Source data:
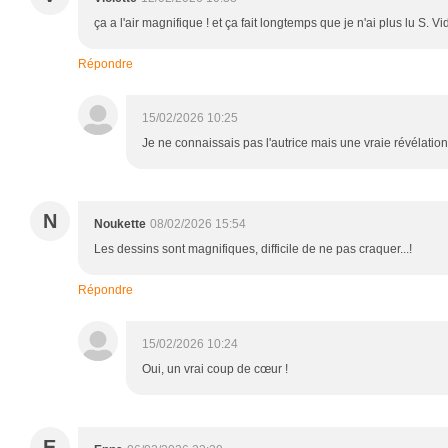
ça a l'air magnifique ! et ça fait longtemps que je n'ai plus lu S. Vi
Répondre
15/02/2026 10:25
Je ne connaissais pas l'autrice mais une vraie révélatio
N
Noukette
08/02/2026 15:54
Les dessins sont magnifiques, difficile de ne pas craquer...!
Répondre
15/02/2026 10:24
Oui, un vrai coup de cœur !
E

● EXERCISE GOAL: Every entry should be returned exactly as written, minus the pictures.

● ANSWER SECTION:
ça a l'air magnifique ! et ça fait longtemps que je n'ai plus lu S. Vi
Répondre
15/02/2026 10:25
Je ne connaissais pas l'autrice mais une vraie révélatio
N
Noukette
08/02/2026 15:54
Les dessins sont magnifiques, difficile de ne pas craquer...!
Répondre
15/02/2026 10:24
Oui, un vrai coup de cœur !
E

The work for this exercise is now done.